Friday, November 08, 2013

Big Maria by Johnny Shaw

Big MariaBig Maria by Johnny Shaw

My rating: 4 of 5 stars

This is one of those books that I'll recommend to my friends as a must read. Big Maria is fun. It's got great characters, a clever plot, and lots of heart.

Three men set out on an unlikely quest, with no magical powers, modest intelligence, and barely a whole body between them.
Harry Schmittberger (you know what they called him in school) is a man who goes where life takes him, and that's usually into a drunken stupor. He's not a smart guy, but then he's never given himself a chance. Why should he try? With the name he's saddled with, the fates are aligned against him. But during his most recent drunk, he hears the word "gold" and starts to think the fates might shine on him yet.

Ricky McBride is a neighbor of Harry's in the Desert Vista trailer park. To support his wife and young daughter, Ricky drives an ancient bus full of senior citizens from Blythe, CA down to the Mexican border so they can walk across the border to buy cheap prescription drugs. It's not much, but it's the best employment available, considering he's never applied himself much.

Frank Pacheco is an Indian, as he tells Ricky, mostly a Chemehuevi, but really a mix, plus a little Mexican. Frank rides Ricky's drug bus to pick up drugs to medicate his cancer and cholesterol-ridden body and to pick up the occasional Cuban cigar, even though he can't smoke them.

On one of their drug trips, Ricky mentions gold to Frank and Frank relates the hundred year-old story of Abraham Constance and his Big Maria Mine.
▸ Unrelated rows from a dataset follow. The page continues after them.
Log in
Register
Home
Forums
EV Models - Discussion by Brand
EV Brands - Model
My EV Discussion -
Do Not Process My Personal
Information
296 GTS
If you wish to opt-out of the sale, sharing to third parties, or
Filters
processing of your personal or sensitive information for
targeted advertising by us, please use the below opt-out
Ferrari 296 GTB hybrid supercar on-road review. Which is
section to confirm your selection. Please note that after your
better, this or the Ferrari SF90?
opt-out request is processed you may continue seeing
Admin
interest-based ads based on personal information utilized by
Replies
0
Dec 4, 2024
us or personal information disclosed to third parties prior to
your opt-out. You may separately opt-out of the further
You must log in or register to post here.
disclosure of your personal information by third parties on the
When Indians tired of Constance's paranoia over the theft of his gold and his killing of anyone with knowledge of it, Frank's grandfather killed Constance, and buried him, his papers and maps somewhere in the town of Picacho, which happened now to be under the waters of the Imperial Reservoir.

When Ricky relates the story to Harry, it becomes his grail. It doesn't matter that obtaining the maps under the waters of the reservoir might be problematic. It doesn't matter that Ricky, after a bus crash that killed six people and turned him into an alcoholic and separated him from his wife and daughter, is maimed and has use of one good arm. It doesn't matter that Frank's condition has worsened so that any extended activity leaves him breathless, and that he's almost under house arrest by his domineering daughter. It doesn't matter that if they find the maps, that they'll lead to the Big Maria mine amidst the carnage and hellfire of the U.S. Army Yuma Proving Grounds. To Harry, it is his fates driving him to his life's goal and it shall be accomplished with his new friends.

And so it is that the fractured trio sets out, marching like the fife and drum line of the Revolutionary War, to obtain their riches.
The group not only has to deal with the elements, mine fields and wild animals, they also have to deal with a number of zany characters. Among them is Frank's daughter, Mercedes, intent on tracking down the people who "kidnapped" her father from the hospital. Her two large and childlike sons, who survive on the proceeds of their marijuana business, tag along to help their mom, but primarily to get their two burros back that were borrowed by the trio for their excursion.

Johnny Shaw has infused Big Maria with humor, some of it slapstick, some of it irony, and sentiment. He has his trio show emotional growth and form a bond of friendship gained from their stressful experiences. Big Maria is a story that will touch your heart and your funny bone and make you look forward to the next book by Johnny Shaw.